:: Materials provided ::

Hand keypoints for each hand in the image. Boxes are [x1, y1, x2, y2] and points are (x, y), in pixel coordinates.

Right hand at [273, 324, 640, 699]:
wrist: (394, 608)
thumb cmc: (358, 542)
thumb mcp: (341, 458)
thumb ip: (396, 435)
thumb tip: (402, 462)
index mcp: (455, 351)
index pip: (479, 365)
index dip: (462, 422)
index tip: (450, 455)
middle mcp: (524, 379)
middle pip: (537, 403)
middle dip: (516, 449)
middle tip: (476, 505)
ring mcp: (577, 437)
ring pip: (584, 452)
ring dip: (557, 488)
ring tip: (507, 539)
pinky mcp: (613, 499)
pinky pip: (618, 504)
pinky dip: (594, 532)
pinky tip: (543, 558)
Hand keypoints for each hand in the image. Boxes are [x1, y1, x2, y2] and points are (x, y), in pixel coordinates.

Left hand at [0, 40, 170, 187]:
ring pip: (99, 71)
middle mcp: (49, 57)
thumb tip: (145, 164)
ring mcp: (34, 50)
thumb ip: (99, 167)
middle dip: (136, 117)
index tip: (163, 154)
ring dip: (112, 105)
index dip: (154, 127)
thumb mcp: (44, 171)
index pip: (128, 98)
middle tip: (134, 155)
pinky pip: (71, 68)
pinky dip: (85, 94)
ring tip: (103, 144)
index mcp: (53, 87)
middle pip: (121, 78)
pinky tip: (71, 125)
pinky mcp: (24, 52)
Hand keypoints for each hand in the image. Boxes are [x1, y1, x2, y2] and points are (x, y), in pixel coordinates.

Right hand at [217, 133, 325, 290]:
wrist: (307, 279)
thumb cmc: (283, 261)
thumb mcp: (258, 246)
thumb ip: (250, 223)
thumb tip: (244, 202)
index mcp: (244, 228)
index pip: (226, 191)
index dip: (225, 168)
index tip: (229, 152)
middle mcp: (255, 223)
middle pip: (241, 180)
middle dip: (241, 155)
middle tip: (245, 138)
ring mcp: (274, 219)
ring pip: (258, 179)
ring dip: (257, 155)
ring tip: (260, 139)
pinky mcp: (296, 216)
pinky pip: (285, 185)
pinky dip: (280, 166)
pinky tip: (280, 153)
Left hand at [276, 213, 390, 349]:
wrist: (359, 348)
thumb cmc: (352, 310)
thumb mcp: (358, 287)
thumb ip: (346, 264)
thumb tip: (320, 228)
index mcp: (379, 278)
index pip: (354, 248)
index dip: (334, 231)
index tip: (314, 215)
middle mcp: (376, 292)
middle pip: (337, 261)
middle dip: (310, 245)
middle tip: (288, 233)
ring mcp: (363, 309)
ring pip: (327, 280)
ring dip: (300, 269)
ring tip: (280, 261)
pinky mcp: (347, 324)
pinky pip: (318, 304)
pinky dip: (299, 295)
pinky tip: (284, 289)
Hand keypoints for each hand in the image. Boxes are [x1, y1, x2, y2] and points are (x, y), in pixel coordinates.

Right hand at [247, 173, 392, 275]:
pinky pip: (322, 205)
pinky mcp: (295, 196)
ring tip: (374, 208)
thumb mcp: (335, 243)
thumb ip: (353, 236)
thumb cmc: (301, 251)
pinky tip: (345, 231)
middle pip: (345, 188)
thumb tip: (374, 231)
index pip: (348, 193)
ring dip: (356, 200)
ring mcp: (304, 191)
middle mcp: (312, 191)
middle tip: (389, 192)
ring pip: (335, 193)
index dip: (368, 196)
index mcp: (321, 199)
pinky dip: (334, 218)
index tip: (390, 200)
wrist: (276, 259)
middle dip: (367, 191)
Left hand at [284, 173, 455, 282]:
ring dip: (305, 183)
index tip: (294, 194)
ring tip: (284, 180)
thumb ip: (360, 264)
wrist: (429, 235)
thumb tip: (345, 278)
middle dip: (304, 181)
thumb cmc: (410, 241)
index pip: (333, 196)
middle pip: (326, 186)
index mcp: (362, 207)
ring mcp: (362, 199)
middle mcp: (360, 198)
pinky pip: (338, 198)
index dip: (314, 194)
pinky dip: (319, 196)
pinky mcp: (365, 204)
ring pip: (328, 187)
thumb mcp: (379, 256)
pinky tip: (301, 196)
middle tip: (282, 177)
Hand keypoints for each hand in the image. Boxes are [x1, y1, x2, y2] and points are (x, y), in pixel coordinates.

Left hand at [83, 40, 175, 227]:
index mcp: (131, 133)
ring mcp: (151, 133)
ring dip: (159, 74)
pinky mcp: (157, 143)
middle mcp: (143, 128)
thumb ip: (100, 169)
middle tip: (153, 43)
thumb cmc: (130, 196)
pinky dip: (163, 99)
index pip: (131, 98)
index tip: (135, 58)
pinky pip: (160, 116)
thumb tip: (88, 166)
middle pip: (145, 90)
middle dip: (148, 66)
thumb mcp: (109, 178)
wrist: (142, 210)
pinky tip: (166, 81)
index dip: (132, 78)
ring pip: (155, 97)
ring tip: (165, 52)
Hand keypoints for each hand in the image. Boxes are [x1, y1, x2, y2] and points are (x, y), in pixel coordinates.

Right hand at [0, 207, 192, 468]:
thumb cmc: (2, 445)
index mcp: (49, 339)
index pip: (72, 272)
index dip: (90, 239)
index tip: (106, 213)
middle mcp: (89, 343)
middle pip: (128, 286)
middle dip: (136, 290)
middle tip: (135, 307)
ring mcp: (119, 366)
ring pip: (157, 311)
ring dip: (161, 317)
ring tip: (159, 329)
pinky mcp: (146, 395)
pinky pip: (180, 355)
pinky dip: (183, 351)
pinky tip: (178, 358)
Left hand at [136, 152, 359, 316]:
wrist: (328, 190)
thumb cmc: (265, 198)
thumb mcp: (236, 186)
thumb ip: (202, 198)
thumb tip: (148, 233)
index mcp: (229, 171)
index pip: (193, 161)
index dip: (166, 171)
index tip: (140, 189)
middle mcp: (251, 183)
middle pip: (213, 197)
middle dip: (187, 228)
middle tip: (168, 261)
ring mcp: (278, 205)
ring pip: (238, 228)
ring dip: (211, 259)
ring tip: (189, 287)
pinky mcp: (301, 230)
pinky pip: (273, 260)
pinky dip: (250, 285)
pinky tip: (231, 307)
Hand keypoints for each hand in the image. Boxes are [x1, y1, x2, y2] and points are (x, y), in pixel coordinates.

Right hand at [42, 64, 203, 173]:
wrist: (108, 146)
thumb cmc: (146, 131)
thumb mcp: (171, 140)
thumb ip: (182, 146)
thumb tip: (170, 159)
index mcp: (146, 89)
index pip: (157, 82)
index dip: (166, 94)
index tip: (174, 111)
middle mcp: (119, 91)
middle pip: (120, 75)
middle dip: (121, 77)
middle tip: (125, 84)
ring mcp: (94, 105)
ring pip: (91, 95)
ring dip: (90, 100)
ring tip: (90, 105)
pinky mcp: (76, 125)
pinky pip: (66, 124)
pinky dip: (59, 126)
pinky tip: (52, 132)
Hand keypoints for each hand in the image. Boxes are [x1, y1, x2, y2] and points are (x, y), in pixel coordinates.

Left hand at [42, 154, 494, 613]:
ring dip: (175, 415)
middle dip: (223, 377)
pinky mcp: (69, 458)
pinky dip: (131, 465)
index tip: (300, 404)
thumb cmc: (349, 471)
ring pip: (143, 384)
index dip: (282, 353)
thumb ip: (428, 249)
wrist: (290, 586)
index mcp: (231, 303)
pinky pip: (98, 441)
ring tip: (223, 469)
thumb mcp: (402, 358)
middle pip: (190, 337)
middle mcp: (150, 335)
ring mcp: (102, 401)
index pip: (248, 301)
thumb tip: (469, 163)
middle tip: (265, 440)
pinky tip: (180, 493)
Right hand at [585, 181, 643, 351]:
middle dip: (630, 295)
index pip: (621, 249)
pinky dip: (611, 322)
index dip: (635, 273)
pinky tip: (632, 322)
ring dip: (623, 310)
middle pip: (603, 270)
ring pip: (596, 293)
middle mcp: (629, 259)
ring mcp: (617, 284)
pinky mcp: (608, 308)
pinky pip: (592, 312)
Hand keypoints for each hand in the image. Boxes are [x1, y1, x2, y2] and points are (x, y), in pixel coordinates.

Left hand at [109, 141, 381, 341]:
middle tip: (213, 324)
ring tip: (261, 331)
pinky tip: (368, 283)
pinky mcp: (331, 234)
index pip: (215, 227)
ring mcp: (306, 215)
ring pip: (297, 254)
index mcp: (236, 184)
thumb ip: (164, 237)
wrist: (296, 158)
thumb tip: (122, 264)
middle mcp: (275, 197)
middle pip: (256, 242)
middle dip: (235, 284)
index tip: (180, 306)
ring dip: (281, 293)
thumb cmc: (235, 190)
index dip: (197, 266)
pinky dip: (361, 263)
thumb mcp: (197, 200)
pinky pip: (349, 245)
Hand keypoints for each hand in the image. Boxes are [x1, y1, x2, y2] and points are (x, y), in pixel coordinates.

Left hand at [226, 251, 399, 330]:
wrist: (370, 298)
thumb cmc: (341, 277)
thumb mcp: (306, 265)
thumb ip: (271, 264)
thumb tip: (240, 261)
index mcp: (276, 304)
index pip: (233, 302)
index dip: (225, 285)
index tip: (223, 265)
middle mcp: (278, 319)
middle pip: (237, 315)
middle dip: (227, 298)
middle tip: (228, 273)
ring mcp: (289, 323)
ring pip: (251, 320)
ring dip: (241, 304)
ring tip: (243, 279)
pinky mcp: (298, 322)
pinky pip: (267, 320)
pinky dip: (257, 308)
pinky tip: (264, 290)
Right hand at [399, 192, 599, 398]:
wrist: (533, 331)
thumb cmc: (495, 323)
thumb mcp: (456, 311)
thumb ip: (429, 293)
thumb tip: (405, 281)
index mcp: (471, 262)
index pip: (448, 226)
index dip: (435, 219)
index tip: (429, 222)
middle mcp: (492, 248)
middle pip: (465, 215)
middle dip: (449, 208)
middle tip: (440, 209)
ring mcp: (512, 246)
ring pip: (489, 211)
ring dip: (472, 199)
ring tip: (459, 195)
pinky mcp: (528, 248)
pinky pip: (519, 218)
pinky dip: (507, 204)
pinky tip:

:::

■ **Description of the task**: Copy back the listing above exactly, but only from the line with "ring tip: (374, 208)" through the line with "pinky mcp: (157, 143)", both ends included.

■ **Written solution**:
ring tip: (374, 208)
thumb mcp: (335, 243)
thumb ip: (353, 236)
thumb cmc: (301, 251)
pinky tip: (345, 231)
middle pip: (345, 188)
thumb tip: (374, 231)
index pip: (348, 193)
ring dip: (356, 200)
ring mcp: (304, 191)
middle mcp: (312, 191)
middle tip: (389, 192)
ring pip: (335, 193)
index dip: (368, 196)
index mcp: (321, 199)
pinky dip: (334, 218)
index tip: (390, 200)
wrist: (276, 259)
middle dip: (367, 191)
Left hand at [284, 173, 455, 282]:
ring dip: (305, 183)
index tip: (294, 194)
ring tip: (284, 180)
thumb ip: (360, 264)
wrist: (429, 235)
thumb tip: (345, 278)
middle dip: (304, 181)
thumb cmc: (410, 241)
index pip: (333, 196)
middle pip: (326, 186)
index mcp: (362, 207)
ring mcp: (362, 199)
middle mcp: (360, 198)
pinky pip: (338, 198)
index dip: (314, 194)
pinky dip: (319, 196)
pinky mcp: (365, 204)
ring pip: (328, 187)
thumb mcp: (379, 256)
pinky tip: (301, 196)
middle tip: (282, 177)
Hand keypoints for each hand in the image. Boxes are [x1, y1, x2, y2] and points are (x, y), in pixel coordinates.

Left hand at [83, 40, 175, 227]:
index mcp: (131, 133)
ring mcp: (151, 133)
ring dip: (159, 74)
pinky mcp: (157, 143)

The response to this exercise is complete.